*** TEXTO EXTRAÍDO ***

VAERÁ

Posted on janeiro 9, 2024

VAERÁ

O Nascimento da História

A parashá de Vaerá começa com algumas palavras fatídicas. Não seria exagero dizer que mudaram o curso da história, porque mudaram a forma como as pessoas pensavam sobre a história. Na verdade, eles deram origem à própria ideia de história. Ouça as palavras:

D-s disse a Moshe: “Eu sou Hashem. Eu apareci a Avraham, a Yitzhak e a Yaacov como El Shaddai, mas pelo Meu nome ‘Hashem’ Eu não me tornei totalmente conhecido por eles. (Ex. 6:1-2)

O que exatamente isso significa? Como Rashi aponta, isso não significa que Avraham, Yitzhak e Yaacov, Sara, Rivka, Rachel e Leah não conhecessem a D-s pelo nome de Hashem. Pelo contrário, as primeiras palavras de D-s a Avraham, “Deixa a tua terra, a tua terra natal e a casa de teu pai”, foram ditas usando o nome Hashem.

Até diz, apenas alguns versículos depois (Gênesis 12:7), Vayera Hashem el Avram: “Hashem apareceu a Avram e disse: “Aos seus descendentes darei esta terra.” Então D-s apareceu a Avram como Hashem. E no versículo seguinte diz que Avram construiu um altar e “Ele invocou o nome de Hashem”. (Gênesis 12:8) Então o próprio Avram conhecia o nome e o usou.

*** TRECHOS DA LISTAGEM ***

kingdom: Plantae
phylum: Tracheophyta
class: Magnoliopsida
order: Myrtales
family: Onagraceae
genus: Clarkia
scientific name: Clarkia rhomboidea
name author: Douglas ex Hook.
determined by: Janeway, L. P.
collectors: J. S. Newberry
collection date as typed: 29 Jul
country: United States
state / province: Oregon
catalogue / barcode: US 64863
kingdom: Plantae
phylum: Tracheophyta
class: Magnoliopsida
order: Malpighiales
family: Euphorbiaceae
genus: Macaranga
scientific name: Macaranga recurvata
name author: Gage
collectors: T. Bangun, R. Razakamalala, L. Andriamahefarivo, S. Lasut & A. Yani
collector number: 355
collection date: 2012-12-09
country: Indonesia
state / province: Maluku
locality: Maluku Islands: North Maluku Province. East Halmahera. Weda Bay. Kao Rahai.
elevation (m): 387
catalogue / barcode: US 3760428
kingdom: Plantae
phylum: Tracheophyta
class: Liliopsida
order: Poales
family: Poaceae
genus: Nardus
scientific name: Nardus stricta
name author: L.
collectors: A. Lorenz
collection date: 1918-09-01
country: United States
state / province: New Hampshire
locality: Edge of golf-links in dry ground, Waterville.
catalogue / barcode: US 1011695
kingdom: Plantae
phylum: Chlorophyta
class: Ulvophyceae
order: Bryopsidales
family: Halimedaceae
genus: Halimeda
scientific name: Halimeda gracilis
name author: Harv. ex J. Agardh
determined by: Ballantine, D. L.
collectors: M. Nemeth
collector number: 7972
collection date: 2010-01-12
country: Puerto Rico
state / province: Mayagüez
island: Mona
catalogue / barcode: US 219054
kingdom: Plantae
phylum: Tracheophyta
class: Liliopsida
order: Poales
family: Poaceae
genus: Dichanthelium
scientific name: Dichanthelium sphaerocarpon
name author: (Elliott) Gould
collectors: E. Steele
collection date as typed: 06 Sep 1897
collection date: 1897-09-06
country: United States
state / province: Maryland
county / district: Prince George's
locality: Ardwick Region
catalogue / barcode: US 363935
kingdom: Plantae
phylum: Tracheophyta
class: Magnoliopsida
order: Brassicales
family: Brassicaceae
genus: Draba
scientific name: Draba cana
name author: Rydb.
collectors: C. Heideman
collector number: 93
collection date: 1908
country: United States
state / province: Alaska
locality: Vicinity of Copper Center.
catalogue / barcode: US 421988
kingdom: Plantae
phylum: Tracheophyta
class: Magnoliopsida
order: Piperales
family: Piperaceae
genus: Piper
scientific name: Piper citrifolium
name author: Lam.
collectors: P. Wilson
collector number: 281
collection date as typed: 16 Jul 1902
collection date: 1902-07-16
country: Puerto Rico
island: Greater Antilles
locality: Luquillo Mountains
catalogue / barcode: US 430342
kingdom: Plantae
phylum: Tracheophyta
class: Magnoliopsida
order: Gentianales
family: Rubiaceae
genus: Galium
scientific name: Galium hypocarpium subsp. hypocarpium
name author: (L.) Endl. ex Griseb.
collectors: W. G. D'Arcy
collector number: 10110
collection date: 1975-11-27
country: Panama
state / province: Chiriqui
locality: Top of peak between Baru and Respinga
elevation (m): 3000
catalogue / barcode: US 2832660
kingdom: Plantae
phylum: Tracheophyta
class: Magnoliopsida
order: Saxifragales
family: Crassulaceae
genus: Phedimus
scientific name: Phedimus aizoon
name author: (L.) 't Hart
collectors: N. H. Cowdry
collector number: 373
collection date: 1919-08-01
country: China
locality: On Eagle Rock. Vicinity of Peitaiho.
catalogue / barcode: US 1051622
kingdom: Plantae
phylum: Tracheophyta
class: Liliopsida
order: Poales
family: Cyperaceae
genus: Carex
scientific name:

***

## INSTRUÇÕES DA TAREFA
Copie na íntegra o texto sobre a parashá de Vaerá, sem mudar nada. A listagem provém de uma fonte diferente.

## RESOLUÇÃO COMENTADA
VAERÁ

Posted on janeiro 9, 2024

VAERÁ

O Nascimento da História

A parashá de Vaerá começa com algumas palavras fatídicas. Não seria exagero dizer que mudaram o curso da história, porque mudaram a forma como as pessoas pensavam sobre a história. Na verdade, eles deram origem à própria ideia de história. Ouça as palavras:

D-s disse a Moshe: “Eu sou Hashem. Eu apareci a Avraham, a Yitzhak e a Yaacov como El Shaddai, mas pelo Meu nome ‘Hashem’ Eu não me tornei totalmente conhecido por eles. (Ex. 6:1-2)

O que exatamente isso significa? Como Rashi aponta, isso não significa que Avraham, Yitzhak e Yaacov, Sara, Rivka, Rachel e Leah não conhecessem a D-s pelo nome de Hashem. Pelo contrário, as primeiras palavras de D-s a Avraham, “Deixa a tua terra, a tua terra natal e a casa de teu pai”, foram ditas usando o nome Hashem.

Até diz, apenas alguns versículos depois (Gênesis 12:7), Vayera Hashem el Avram: “Hashem apareceu a Avram e disse: “Aos seus descendentes darei esta terra.” Então D-s apareceu a Avram como Hashem. E no versículo seguinte diz que Avram construiu um altar e “Ele invocou o nome de Hashem”. (Gênesis 12:8) Então o próprio Avram conhecia o nome e o usou.